Midnight is our planned start time, we need to summit and be off the glacier by midmorning, as the sun warms up the glacier the risk of rock falls and avalanches increases.  We get out of our warm sleeping bags, finish getting dressed (we sleep in most of our clothes anyway due to the cold) a quick cup of tea and we fill our thermos flasks with boiling water.  Stepping out of the refuge the freezing wind takes our breath away; we quickly pull our Buffs up over our mouths and noses.

The glaciated ice cap of Cotopaxi used to reach all the way down to the refuge, it now takes us an hour to hike up to the glacier before we need to put on our crampons and take out our ice axes. Global warming has caused the ice cap to recede by 40% in the last 25 years, I find that terrifying.

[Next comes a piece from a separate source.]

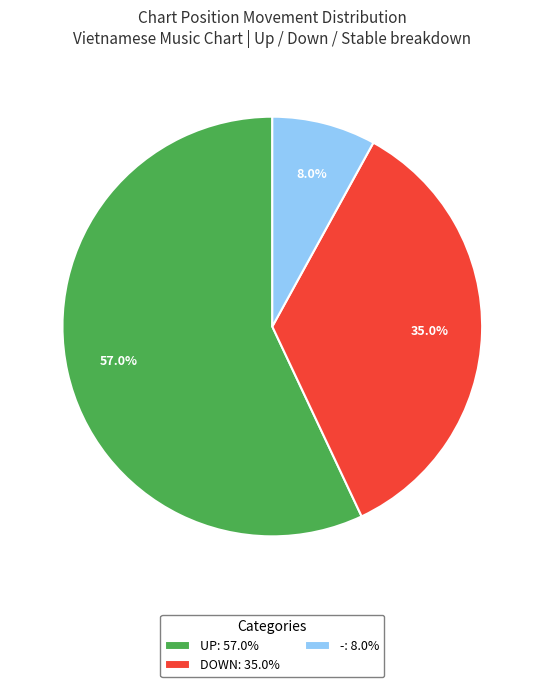

How many slices are in this pie chart?

3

The next six and a half hours are the most brutally difficult thing I have ever done. I thought I was fit and knew what to expect but I was so wrong. The steepness of the glacier, walking up it awkwardly and sideways in crampons, made our legs burn within minutes.  The lack of oxygen made us slow, my mantra was “ice axe, step, step, breath”.   Our headlamps illuminated a small area in front of us, we concentrated on just putting one foot in front of the other, carefully, don’t slip. Suddenly the ice would just open up next to, or in front of you, when we would come to a crevasse. These deep black holes were intimidating but we knew when must just concentrate and not slip “ice axe, step, step, breathe”.  Edging along a narrow ledge, the steepness of slope was terrifying; the ice just disappeared into blackness next to our feet. If one of us slipped we would drag the two others with us, only our ice axes would have a chance of stopping us.  It was scary but we were calm, probably because of the lack of oxygen making us a bit mentally slow.

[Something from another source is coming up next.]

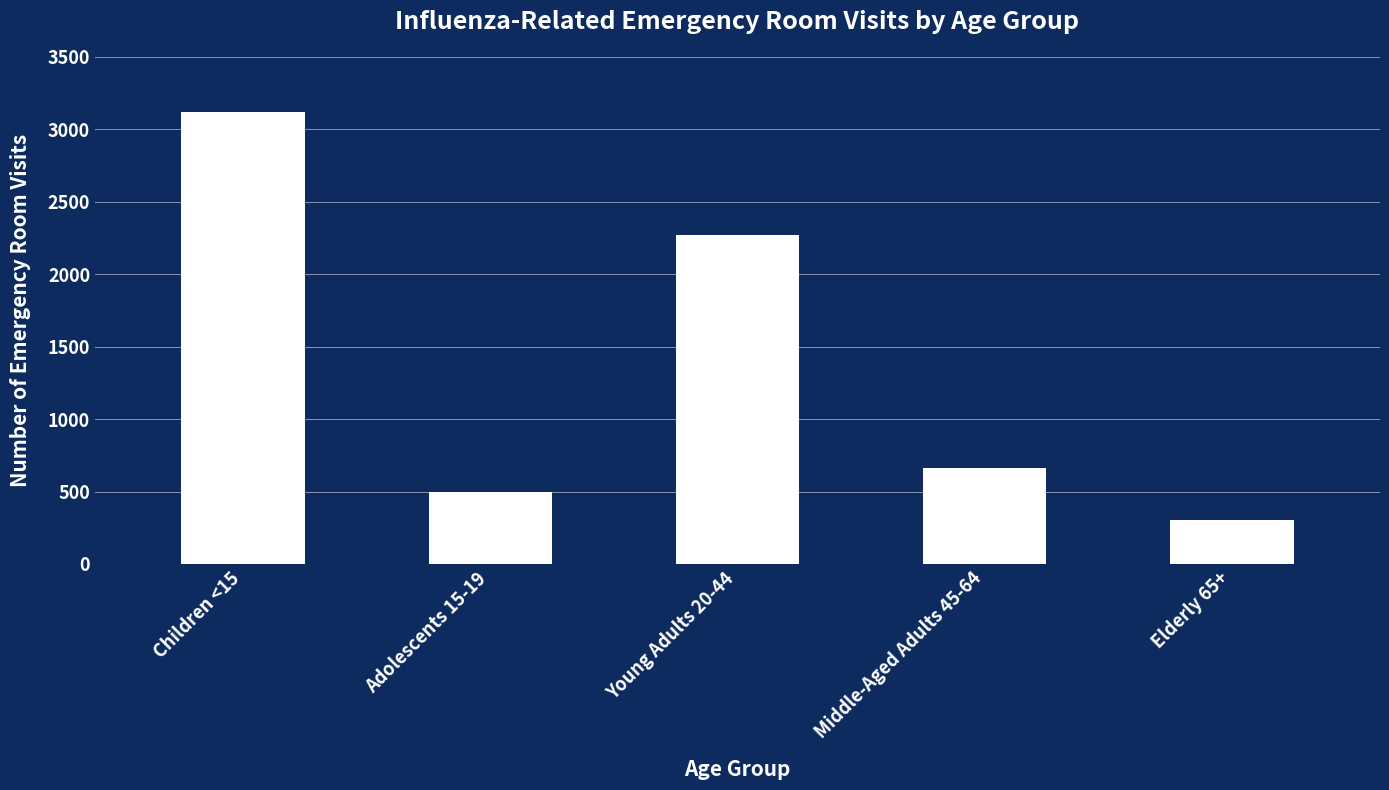

How many categories are shown in the chart?

5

Diego had predicted it would take us 8 hours to summit, we had not predicted the howling winds. The temperature was -15C, when we stopped to drink or rest we would start shaking from the cold. We were wearing five layers of thermal clothing; we just couldn’t stop to rest. By now we were in thick clouds and rime frost had completely covered us, my black gloves were white, my hardshell jacket was stiff from ice. Marelise complained that she had something in her right eye, we told her it was the ice in her eyelashes, the wind made it hard to communicate, the altitude made us slow to think.”